My answer to Linda is no, income inequality was not a cause of the financial crisis, let alone a critical cause.
The financial crisis was caused by debt-financed financial speculation gone bad. While one is free to argue that wealth inequality arising from income inequality resulted in a lot of money seeking the high yields offered by financial speculation, if people hadn't used that money to borrow more money to leverage their bets, none of this would have happened.
The financial crisis caused the current economic downturn, called the "Great Recession" by Reich, which government hacks recently declared "over" back in June 2009 (although Bernanke and his cadre don't seem to believe it, either; you don't employ quantitative easing with a healthy economy).
Now we're at the point to ask whether income inequality matters. Specifically, is the current economic downturn being prolonged by income inequality?
The facile answer would be yes; however, the correct answer is no.
Income inequality is a necessary but insufficient condition for suppressing demand (i.e. spending). To suppress demand in the manner that we're currently witnessing requires income inequality coupled with debt inequality, which for the bottom 90% of American households is best measured by the debt-to-wage ratio. If people did not have to spend their (increasingly shrinking) wages on servicing existing, overvalued debt, it would be available to spend on new purchases.
Unfortunately, the debt-to-wage ratio is something that is not tracked by anyone (at least to my knowledge). I've seen the debt-to-income ratio and the savings rate, but both are typically tracked using BEA data, which, as I've documented previously, is highly suspect due to the fictional "imputations" it uses to inflate personal income, personal disposable income, and savings. IRS income data appears to be much more realiable (unlike BEA and Fed data, it is not subject to subsequent, self-serving revisions that can be detected only by reviewing old Census reports that captured the original data like a fly in amber), and Professor Emmanual Saez of UC Berkeley has a great IRS-based dataset available here (and lots of papers based on that dataset, in its various incarnations). The Fed tracks debt data itself, but it relies on BEA data for income, disposable income, savings, etc. Every few years, the Fed conducts its "Survey of Consumer Finances," which provides some information that is useful in connecting the dots between debt and income, but not necessarily between debt and wages.

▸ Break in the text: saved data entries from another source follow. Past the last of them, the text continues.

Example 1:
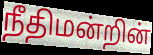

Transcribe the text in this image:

நீதிமன்றின்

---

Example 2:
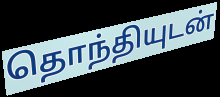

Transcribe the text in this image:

தொந்தியுடன்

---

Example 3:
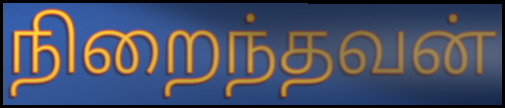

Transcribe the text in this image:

நிறைந்தவன்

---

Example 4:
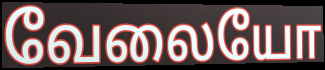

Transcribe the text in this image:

வேலையோ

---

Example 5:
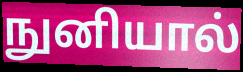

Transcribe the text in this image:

நுனியால்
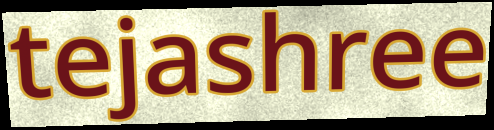
tejashree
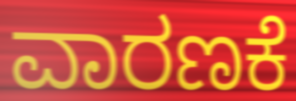
ವಾರಣಕೆ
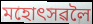
মহোৎসৱলৈ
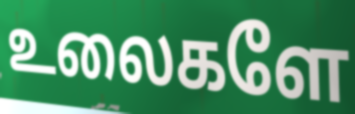
உலைகளே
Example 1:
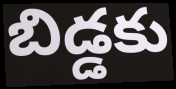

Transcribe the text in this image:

బిడ్డకు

A major limitation in the vast majority of the available economic data is the fact that it is expressed in the aggregate: the data that is made available for public consumption is for the ENTIRETY of the U.S. populace, and is not susceptible to a deeper dive to help understand what is really going on. One of my favorite examples is the "median real income," which inherently measures the mid-point of all income, adjusted for inflation. But what does the mid-point really tell us about income distribution when 50% of all income accrues to the top 10% of households (up from something like 35% thirty years ago)? It should tell us that the so-called "stagnant" median real income masks a substantial decrease in real income for everybody not in the top 10%, but that's not what we hear. We hear that everybody is just running in place.
To the extent that we ever see a parsing of the data, it depends entirely on what hypothesis the researcher is seeking to prove or disprove. Thanks to Prof. Saez, we at least have a real drill down into the make up of the top decile of American households, at least as to income.

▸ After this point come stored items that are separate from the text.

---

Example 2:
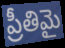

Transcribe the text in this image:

ప్రీతిమై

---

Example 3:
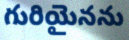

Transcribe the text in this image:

గురియైనను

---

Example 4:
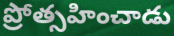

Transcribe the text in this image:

ప్రోత్సహించాడు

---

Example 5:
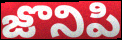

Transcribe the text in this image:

జొనిపి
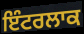
ਇੰਟਰਲਾਕ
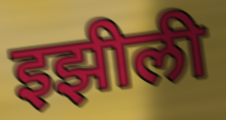
इझीली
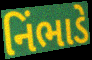
નિંભાડે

Most income inequality researchers seem to focus on quintiles (five slices of 20%), but I don't find this meaningful for the simple fact that the Prof. Saez's data show that everybody below the top 5% is, in fact, a wage slave: at least 90% of the annual income for everybody below the 95th percentile of households comes from wages. This is one reason for my emphasis on wages instead of income. For 95% of American households, the ability to spend depends entirely upon the ability to earn. If you lose your job, you can't (and won't) spend. Period.
For those of us in the 95th percentile and above, well, we can keep on spending without a steady job because we've hoarded enough financial wealth that we can make money from our money and live on the fixed income doing so produces.
Now for the Data
First, I used the following Fed data (the D.3 table from the penultimate Flow of Funds report) to understand the amount of outstanding debt:
NOTE: I had to reconstruct the data for 1952-1974 using Fed data embedded in Census reports.
Second, I used the following Credit Suisse chart to estimate the relative amount of debt held by the top 10% of households versus everybody else:
FYI -- I believe that I've found the dataset Credit Suisse used to derive this chart at the Federal Reserve website, and I intend to check Credit Suisse's conclusions. Regardless, however, a major question is what is meant by the term "income?" The BEA measures income withouth capital gains. The IRS provides measures with and without capital gains. It is difficult to ascertain from the Fed survey data what is meant by "income," although it does seem to include income from all sources. Moreover, the Fed slices and dices the survey data in truly odd ways that make it impossible to parse. All that being said, I am assuming that "income" means income without capital gains.
Finally, I used Prof. Saez's data to calculate debt-to-wage ratios for 1988-2007 for the top decile of households versus everybody else, using IRS income data and calculating outstanding debt for the top decile using the Credit Suisse chart.
So, without further ado, here you go:
The final chart shows how the bottom 90% really piled on the debt in the last decade, while the top decile hovered around the historical mean. That huge ramp in the ratio was no accident.
I'm happy to share my data sets, if anyone wants them.